Selected passage:
== == ==

Python Forum

Full Version: bytes f-string ?
You're currently viewing a stripped down version of our content. View the full version with proper formatting.
i can make a bytes string:
bs = b'foobar'
i can make an f-string:
foo = 'hello'
fs = f'{foo}bar'
now i want to make a bytes f-string. all of the characters have values below 256. do i have to do it like this?
foo = 'hello'
fs = f'{foo}bar'
bfs = bytes(ord(x)for x in fs)
it doesn't seem to work as well if foo is bytes:
foo = b'hello'
fs = f'{foo}bar'
bfs = bytes(ord(x)for x in fs)
The brace expands to the str representation of the object. And the str representation of foo is b'hello'. So that's what gets inserted.

You could try to convert your bytestring before inserting, or you could assemble your bytes together directly.

foo = b'hello'
fs = f'{foo.decode()}bar'
bfs = fs.encode()
print(bfs)

foo = b'hello'
fs = foo + 'bar'.encode() # Not using f-strings
print(fs)
It won't work with UTF8. You can use the latin-1 encoding
>>> foo = 'hello'
>>> f'{foo}bar'.encode('latin-1')
b'hellobar'
Proof that it works:
>>> def asbytes(i):
...     return chr(i).encode('latin-1')
... 
>>> for i in range(256):
...     s = asbytes(i)
...     assert len(s) == 1
...     assert s[0] == i
... 
>>>
still, it makes code look ugly because i can't do something like:
fs = bf'{foo}bar'
I miss this too. I guess the developers wanted to prevent unwanted accidents.
But if it were implemented, it should take the bytes and not a str as input and should throw an TypeError, if the object has no __bytes__ method. A normal f-string takes the representation of an object, if there is not a __str__ method. I think with a format-bytes-string this leads into unwanted errors, if the representation is taken, if there is no __bytes__ method.
I have a less ugly solution using two functions ub() and bu() which stand respectively for 'unicode bytes' and 'bytes unicode'. It gives code like
>>> foo = b'spam'
>>> s = bu(f'{ub(foo)}bar')

== == ==

Provided data:
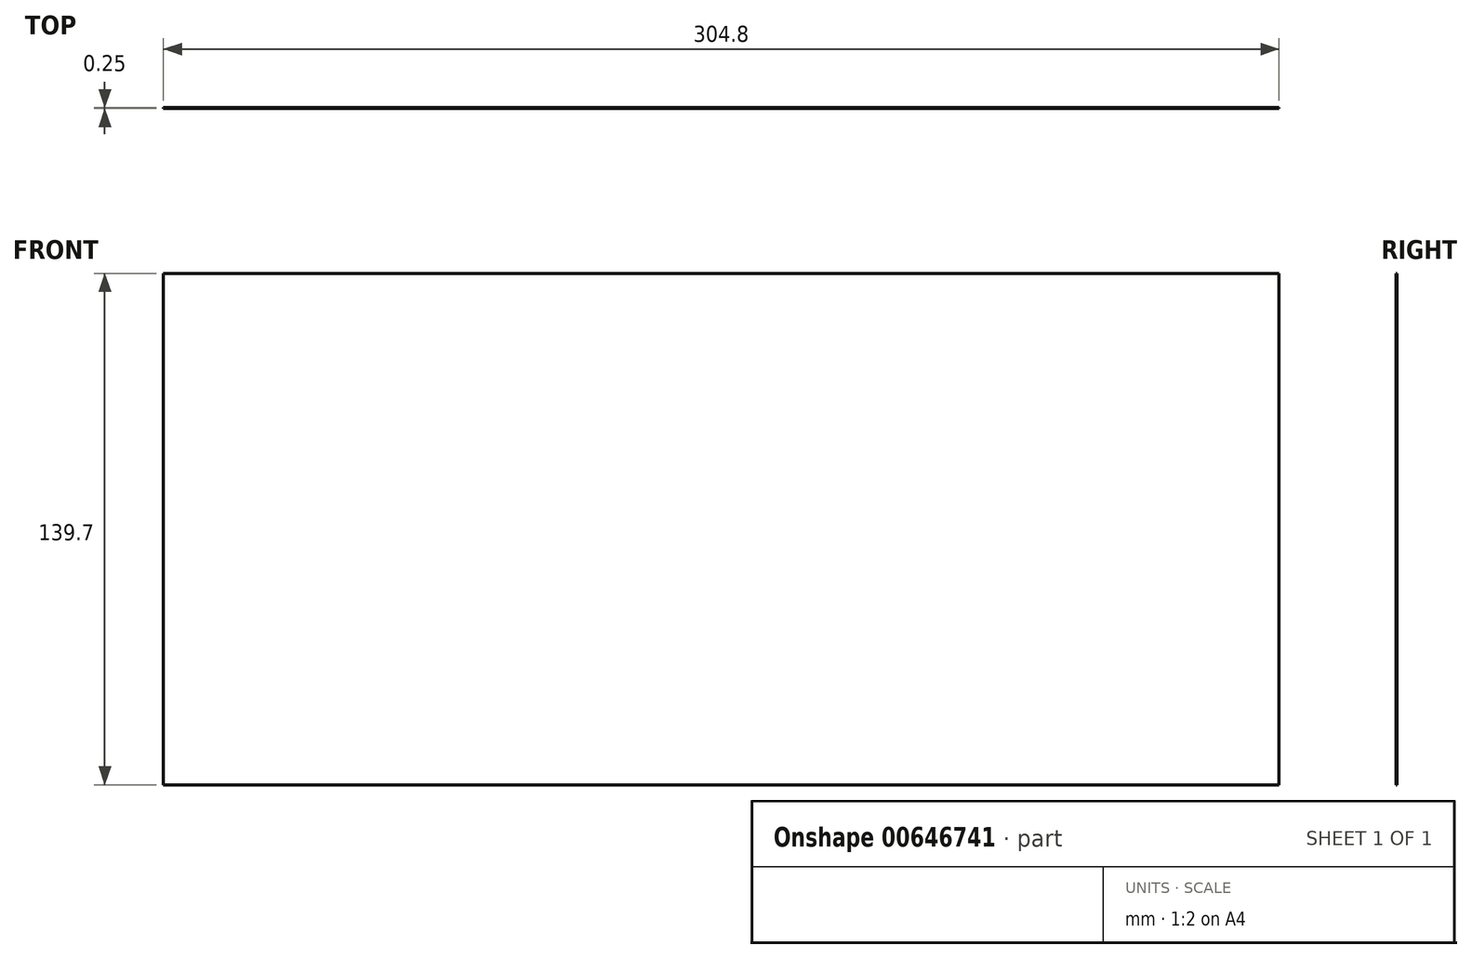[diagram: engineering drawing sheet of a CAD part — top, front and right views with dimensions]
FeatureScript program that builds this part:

== == ==

To-do list:
A - Answer these questions about the forum thread on bytes f-strings, one per line:
(i) According to the thread, what does the brace in an f-string expand to?
(ii) Which encoding does the thread suggest using instead of UTF8?
(iii) What do the function names ub() and bu() stand for?
B - Reproduce the part of the forum thread that begins at the words "But if it were" and stops after "is no __bytes__ method.".
The listing was taken from a source other than the forum thread.

Worked answers:
A -
(i) The str representation of the object.
(ii) The latin-1 encoding.
(iii) ub() stands for 'unicode bytes' and bu() for 'bytes unicode'.

B -
But if it were implemented, it should take the bytes and not a str as input and should throw an TypeError, if the object has no __bytes__ method. A normal f-string takes the representation of an object, if there is not a __str__ method. I think with a format-bytes-string this leads into unwanted errors, if the representation is taken, if there is no __bytes__ method.